Keep it simple, user-friendly, and actionable.

In my early excitement to build different Notion pages, I used a lot of colors, emojis, cover photos and more. They looked colorful and exciting. It was one of my draws to Notion.

While I still enjoy them, the inifinite possibilities became a cognitive overload for me when getting started. Now, I start with a simple build, use regularly, and iterate to add & remove features. Real success metric is how often I use it and the outcomes I'm able to drive. Often I come back to a minimal build at the end.

How I build

Bottom up and top down. *cough* Nerd alert! *cough*

Notion Templates Illustration

I map out the objectives and get to my atomic units of data and big picture review metrics. I then sketch these roll-ups and fundamental units to see if it meets all my needs. At this point, I'm likely stacked with more than what I need. I ruthlessly prioritize and cull down the columns and page content to cover my 'core' needs. Then, I build the page(s) with my scrappy wireframes and notes that act as my product requirement document.

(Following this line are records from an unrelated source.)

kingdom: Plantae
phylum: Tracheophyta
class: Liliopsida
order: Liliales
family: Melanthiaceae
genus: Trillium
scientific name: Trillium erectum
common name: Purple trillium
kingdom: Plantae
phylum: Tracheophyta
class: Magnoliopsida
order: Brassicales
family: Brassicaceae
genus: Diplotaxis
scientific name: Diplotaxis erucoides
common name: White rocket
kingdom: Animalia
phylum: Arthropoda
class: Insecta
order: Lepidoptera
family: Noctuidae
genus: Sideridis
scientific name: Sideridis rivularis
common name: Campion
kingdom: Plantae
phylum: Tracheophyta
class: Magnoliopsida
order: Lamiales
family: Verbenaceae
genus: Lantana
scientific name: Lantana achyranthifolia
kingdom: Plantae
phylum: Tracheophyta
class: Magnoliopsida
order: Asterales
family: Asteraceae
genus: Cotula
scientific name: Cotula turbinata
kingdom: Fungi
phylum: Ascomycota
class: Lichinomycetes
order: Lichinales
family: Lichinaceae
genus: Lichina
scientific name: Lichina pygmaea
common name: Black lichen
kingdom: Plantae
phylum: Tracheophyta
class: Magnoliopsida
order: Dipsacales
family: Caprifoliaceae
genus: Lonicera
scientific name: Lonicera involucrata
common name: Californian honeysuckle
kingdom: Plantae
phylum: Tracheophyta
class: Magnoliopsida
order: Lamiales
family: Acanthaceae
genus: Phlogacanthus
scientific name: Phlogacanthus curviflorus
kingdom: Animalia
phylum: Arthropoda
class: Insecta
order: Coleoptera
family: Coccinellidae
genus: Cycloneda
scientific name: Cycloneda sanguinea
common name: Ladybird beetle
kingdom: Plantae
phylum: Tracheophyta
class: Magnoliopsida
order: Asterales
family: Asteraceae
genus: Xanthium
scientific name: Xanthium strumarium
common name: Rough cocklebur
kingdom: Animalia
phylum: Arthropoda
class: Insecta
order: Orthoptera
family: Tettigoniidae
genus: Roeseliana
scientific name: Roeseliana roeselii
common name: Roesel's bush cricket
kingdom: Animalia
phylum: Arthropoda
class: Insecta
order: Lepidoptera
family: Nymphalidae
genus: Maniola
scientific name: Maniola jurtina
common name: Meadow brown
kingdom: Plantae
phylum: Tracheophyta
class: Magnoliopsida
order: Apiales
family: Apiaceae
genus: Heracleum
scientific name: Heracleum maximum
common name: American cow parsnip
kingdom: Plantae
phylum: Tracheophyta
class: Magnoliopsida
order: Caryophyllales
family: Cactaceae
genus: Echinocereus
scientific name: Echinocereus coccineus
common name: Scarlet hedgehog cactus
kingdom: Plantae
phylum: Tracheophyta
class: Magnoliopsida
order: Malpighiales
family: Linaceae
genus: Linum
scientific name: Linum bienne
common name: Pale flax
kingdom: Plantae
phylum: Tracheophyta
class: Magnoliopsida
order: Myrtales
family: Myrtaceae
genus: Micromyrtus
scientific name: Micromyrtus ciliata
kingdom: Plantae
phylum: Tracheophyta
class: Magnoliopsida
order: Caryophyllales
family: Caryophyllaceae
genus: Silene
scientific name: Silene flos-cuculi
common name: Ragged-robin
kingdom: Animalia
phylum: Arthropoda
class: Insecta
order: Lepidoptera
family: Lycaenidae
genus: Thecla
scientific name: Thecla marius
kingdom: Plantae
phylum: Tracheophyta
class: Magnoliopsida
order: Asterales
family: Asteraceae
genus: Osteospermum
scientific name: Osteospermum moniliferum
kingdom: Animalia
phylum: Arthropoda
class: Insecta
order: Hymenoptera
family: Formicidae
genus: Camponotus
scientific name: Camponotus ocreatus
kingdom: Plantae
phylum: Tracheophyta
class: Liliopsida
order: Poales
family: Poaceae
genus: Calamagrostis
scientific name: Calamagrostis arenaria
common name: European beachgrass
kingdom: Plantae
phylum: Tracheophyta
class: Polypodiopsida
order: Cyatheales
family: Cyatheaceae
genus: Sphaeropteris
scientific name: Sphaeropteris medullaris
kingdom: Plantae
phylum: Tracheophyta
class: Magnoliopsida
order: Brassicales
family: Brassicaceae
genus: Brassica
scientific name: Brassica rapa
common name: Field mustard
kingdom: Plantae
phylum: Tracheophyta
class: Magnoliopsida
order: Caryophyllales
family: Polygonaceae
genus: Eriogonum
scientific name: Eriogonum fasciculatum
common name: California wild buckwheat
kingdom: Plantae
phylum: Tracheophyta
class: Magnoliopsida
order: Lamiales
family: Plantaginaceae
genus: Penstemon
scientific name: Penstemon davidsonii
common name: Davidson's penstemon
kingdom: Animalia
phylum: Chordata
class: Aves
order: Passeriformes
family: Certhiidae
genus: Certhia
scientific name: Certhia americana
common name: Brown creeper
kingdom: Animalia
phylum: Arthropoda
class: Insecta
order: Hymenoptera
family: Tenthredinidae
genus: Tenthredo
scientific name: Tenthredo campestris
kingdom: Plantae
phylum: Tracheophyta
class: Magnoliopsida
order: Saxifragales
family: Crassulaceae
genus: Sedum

I use the pages for a few weeks (customer), build a backlog of my feature requests (product manage), and iterate (engineer) after prioritizing.

This is only a teaser to the build process. The fidelity of each step of course varies based on the scope.

Colors & Icons

Keeping with the minimal theme, I enjoy the subtle beauty in White & Black. I love Notion VIP's curation of free-to-use icons sourced from Icons8 and Flaticon.